From the first line of the entries below through the line holding "accettarli o", write out every line exactly, please, and leave out the pictures.
(PROVIDED RECORDS Opens)
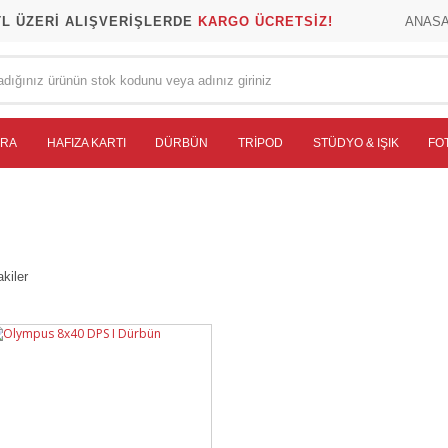
TL ÜZERİ ALIŞVERİŞLERDE
KARGO ÜCRETSİZ!
ANAS
ERA
HAFIZA KARTI
DÜRBÜN
TRIPOD
STÜDYO & IŞIK
FO
kiler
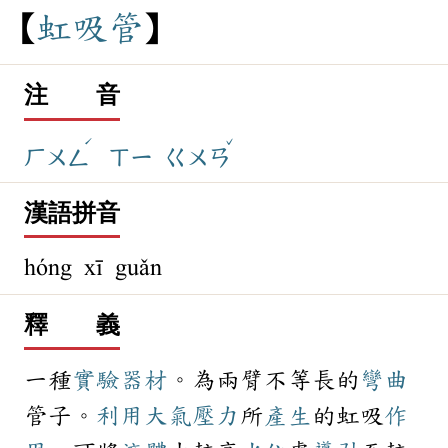
虹
吸
管
注 音
ˊ
ˇ
ㄏㄨㄥ
ㄒㄧ
ㄍㄨㄢ
漢語拼音
hóng xī guǎn
釋 義
一種
實驗
器材
。為兩臂不等長的
彎曲
管子。
利用
大氣
壓力
所
產生
的虹吸
作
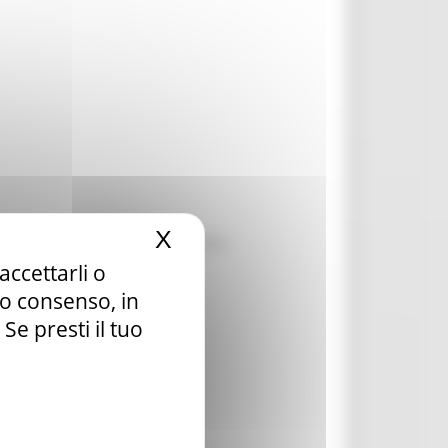
X
Nascondi il banner dei c
orma di MPMI, consorzi e fondazioni
accettarli o
tuo consenso, in
e presti il tuo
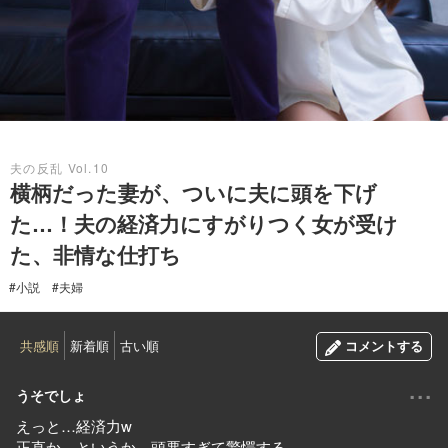
2019.11.05
夫の反乱 Vol.10
横柄だった妻が、ついに夫に頭を下げ
た…！夫の経済力にすがりつく女が受け
た、非情な仕打ち
#小説
#夫婦
共感順
新着順
古い順
コメントする
...
うそでしょ
えっと…経済力w
正直か…というか、頭悪すぎて驚愕する…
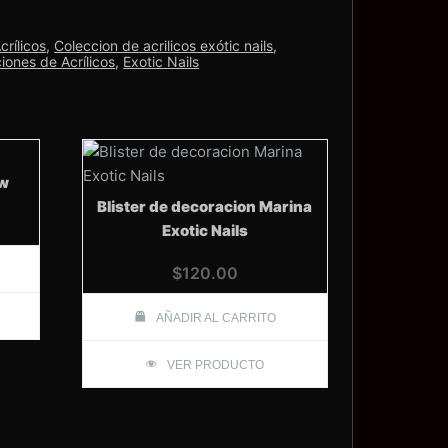
crílicos
,
Coleccion de acrilicos exótic nails
,
iones de Acrílicos
,
Exotic Nails
ow
Blister de decoracion Marina
Exotic Nails
$
120.00
AÑADIR AL CARRITO
VER PRODUCTO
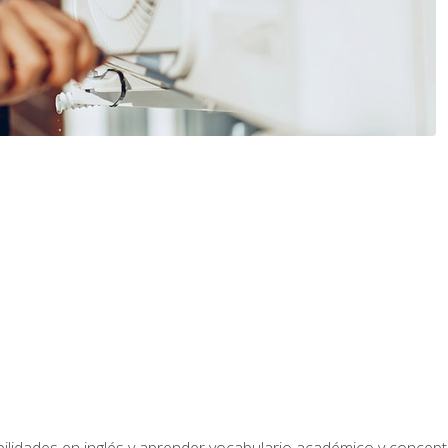
bilidades en inglés y aprender vocabulario académico y conce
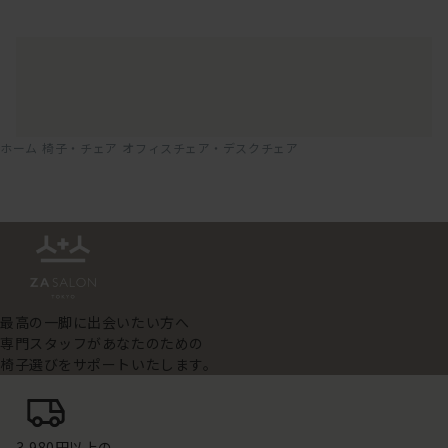
ホーム
椅子・チェア
オフィスチェア・デスクチェア
最高の一脚に出会いたい方へ
専門スタッフがあなたのための
椅子選びをサポートいたします。
3,980円以上の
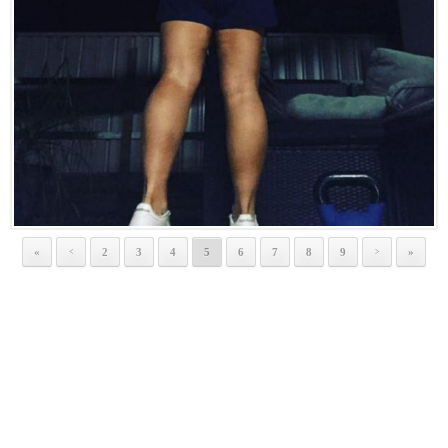
«
2
3
4
5
6
7
8
9
»
<
>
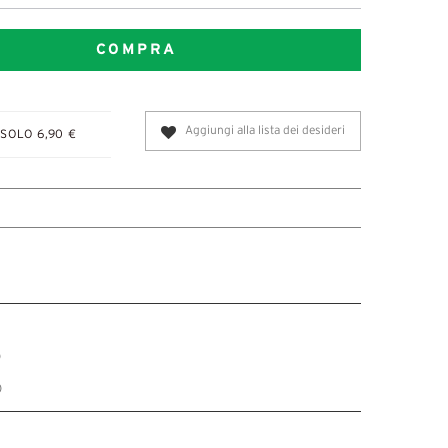
COMPRA
Aggiungi alla lista dei desideri
SOLO 6,90 €
)
)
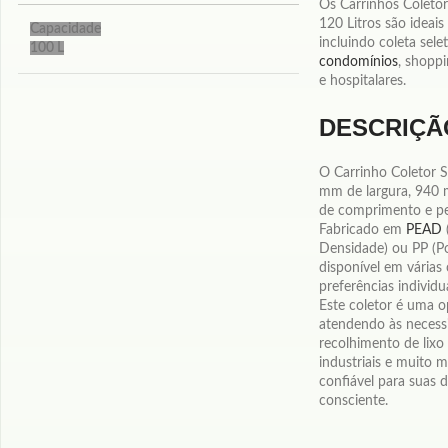
Os Carrinhos Coleto
120 Litros são ideais
Capacidade
incluindo coleta sele
100 L
condomínios
, shoppi
e hospitalares.
DESCRIÇÃ
O Carrinho Coletor 
mm de largura, 940
de comprimento e pe
Fabricado em
PEAD
Densidade) ou PP (Po
disponível em várias
preferências individua
Este coletor é uma op
atendendo às necess
recolhimento de lixo 
industriais e muito m
confiável para suas
consciente.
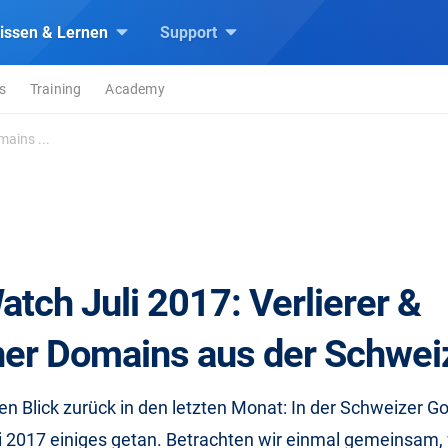
issen & Lernen
Support
s
Training
Academy
ains ...
tch Juli 2017: Verlierer &
er Domains aus der Schwei
en Blick zurück in den letzten Monat: In der Schweizer 
li 2017 einiges getan. Betrachten wir einmal gemeinsam,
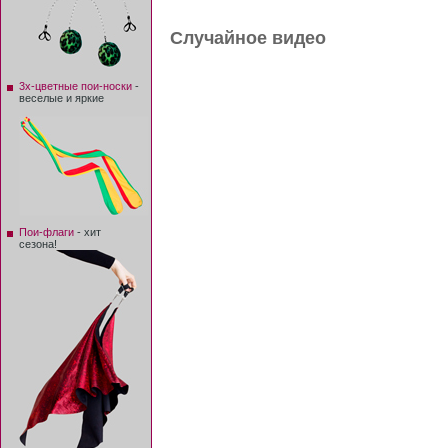
Случайное видео
3х-цветные пои-носки
-
веселые и яркие
Пои-флаги
- хит
сезона!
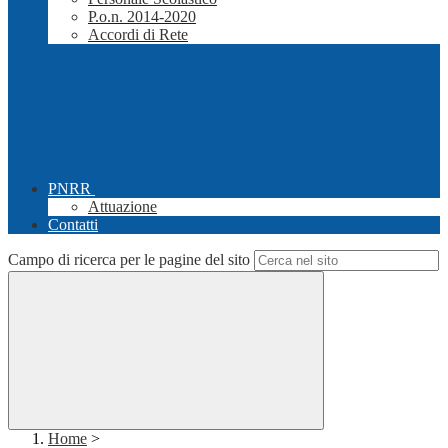
P.o.n. 2014-2020
Accordi di Rete
PNRR
Attuazione
Contatti
Campo di ricerca per le pagine del sito
Home
>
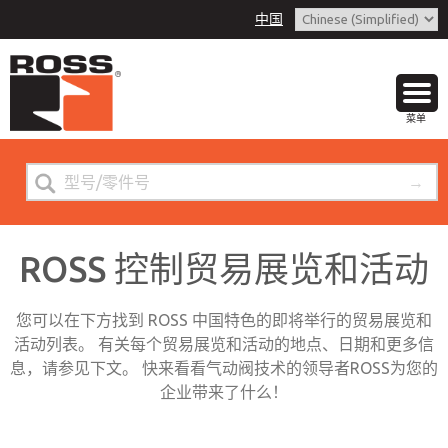
中国
菜单
ROSS 控制贸易展览和活动
您可以在下方找到 ROSS 中国特色的即将举行的贸易展览和
活动列表。 有关每个贸易展览和活动的地点、日期和更多信
息，请参见下文。 快来看看气动阀技术的领导者ROSS为您的
企业带来了什么！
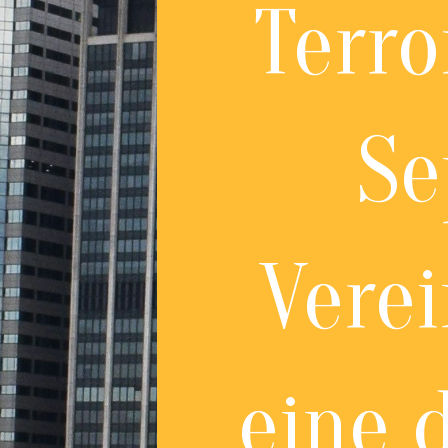
Terro
Se
Verei
eine 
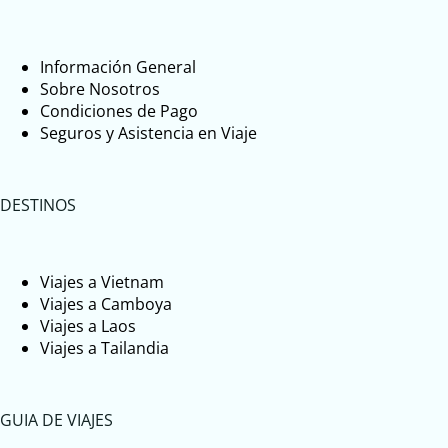
Información General
Sobre Nosotros
Condiciones de Pago
Seguros y Asistencia en Viaje
DESTINOS
Viajes a Vietnam
Viajes a Camboya
Viajes a Laos
Viajes a Tailandia
GUIA DE VIAJES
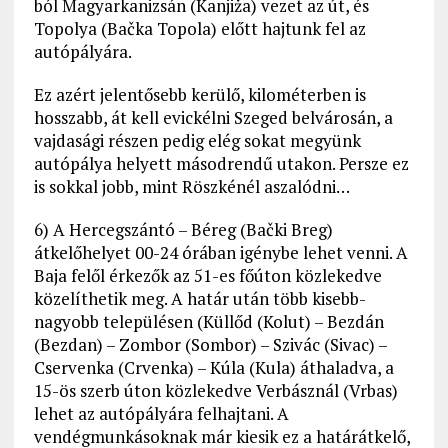
ból Magyarkanizsán (Kanjiža) vezet az út, és
Topolya (Bačka Topola) előtt hajtunk fel az
autópályára.
Ez azért jelentősebb kerülő, kilométerben is
hosszabb, át kell evickélni Szeged belvárosán, a
vajdasági részen pedig elég sokat megyünk
autópálya helyett másodrendű utakon. Persze ez
is sokkal jobb, mint Röszkénél aszalódni…
6) A Hercegszántó – Béreg (Bački Breg)
átkelőhelyet 00-24 órában igénybe lehet venni. A
Baja felől érkezők az 51-es főúton közlekedve
közelíthetik meg. A határ után több kisebb-
nagyobb településen (Küllőd (Kolut) – Bezdán
(Bezdan) – Zombor (Sombor) – Szivác (Sivac) –
Cservenka (Crvenka) – Kúla (Kula) áthaladva, a
15-ös szerb úton közlekedve Verbásznál (Vrbas)
lehet az autópályára felhajtani. A
vendégmunkásoknak már kiesik ez a határátkelő,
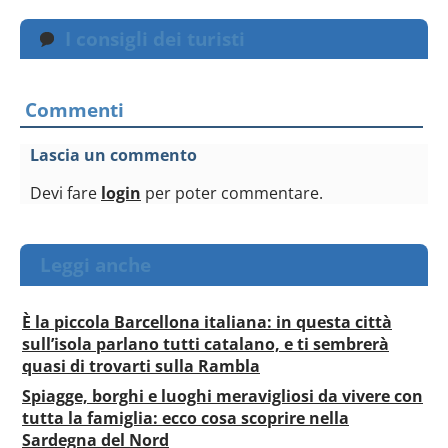
I consigli dei turisti
Commenti
Lascia un commento
Devi fare
login
per poter commentare.
Leggi anche
È la piccola Barcellona italiana: in questa città
sull’isola parlano tutti catalano, e ti sembrerà
quasi di trovarti sulla Rambla
Spiagge, borghi e luoghi meravigliosi da vivere con
tutta la famiglia: ecco cosa scoprire nella
Sardegna del Nord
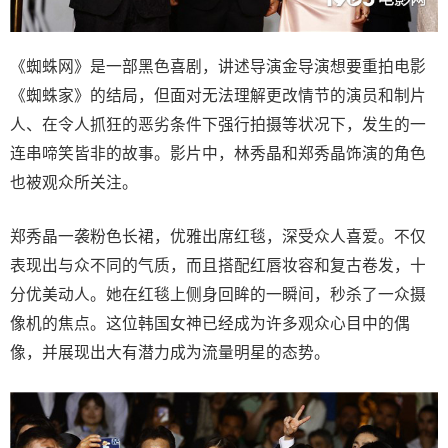
《蜘蛛网》是一部黑色喜剧，讲述导演金导演想要重拍电影
《蜘蛛家》的结局，但面对无法理解更改情节的演员和制片
人、在令人抓狂的恶劣条件下强行拍摄等状况下，发生的一
连串啼笑皆非的故事。影片中，林秀晶和郑秀晶饰演的角色
也被观众所关注。
郑秀晶一袭粉色长裙，优雅出席红毯，深受众人喜爱。不仅
表现出与众不同的气质，而且搭配红唇妆容和复古卷发，十
分优美动人。她在红毯上侧身回眸的一瞬间，秒杀了一众摄
像机的焦点。这位韩国女神已经成为许多观众心目中的偶
像，并展现出大有潜力成为流量明星的态势。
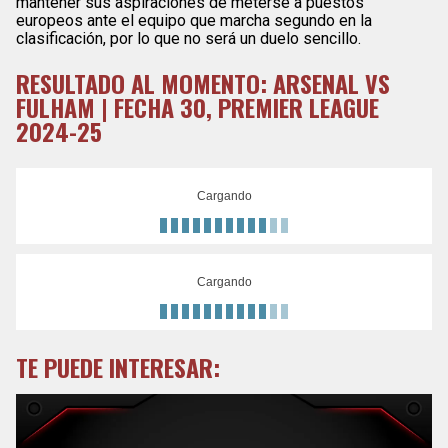
mantener sus aspiraciones de meterse a puestos
europeos ante el equipo que marcha segundo en la
clasificación, por lo que no será un duelo sencillo.
RESULTADO AL MOMENTO: ARSENAL VS
FULHAM | FECHA 30, PREMIER LEAGUE
2024-25
Cargando
Cargando
TE PUEDE INTERESAR:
(PROVIDED RECORDS Closes)
ANSWER TO THIS PROBLEM.
TL ÜZERİ ALIŞVERİŞLERDE
KARGO ÜCRETSİZ!
ANAS
ERA
HAFIZA KARTI
DÜRBÜN
TRIPOD
STÜDYO & IŞIK
FO
kiler
虹
吸
管
注 音
ˊ
ˇ
ㄏㄨㄥ
ㄒㄧ
ㄍㄨㄢ
漢語拼音
hóng xī guǎn
釋 義
一種
實驗
器材
。為兩臂不等長的
彎曲
管子。
利用
大氣
壓力
所
產生
的虹吸
作
X
Nascondi il banner dei c
orma di MPMI, consorzi e fondazioni
accettarli o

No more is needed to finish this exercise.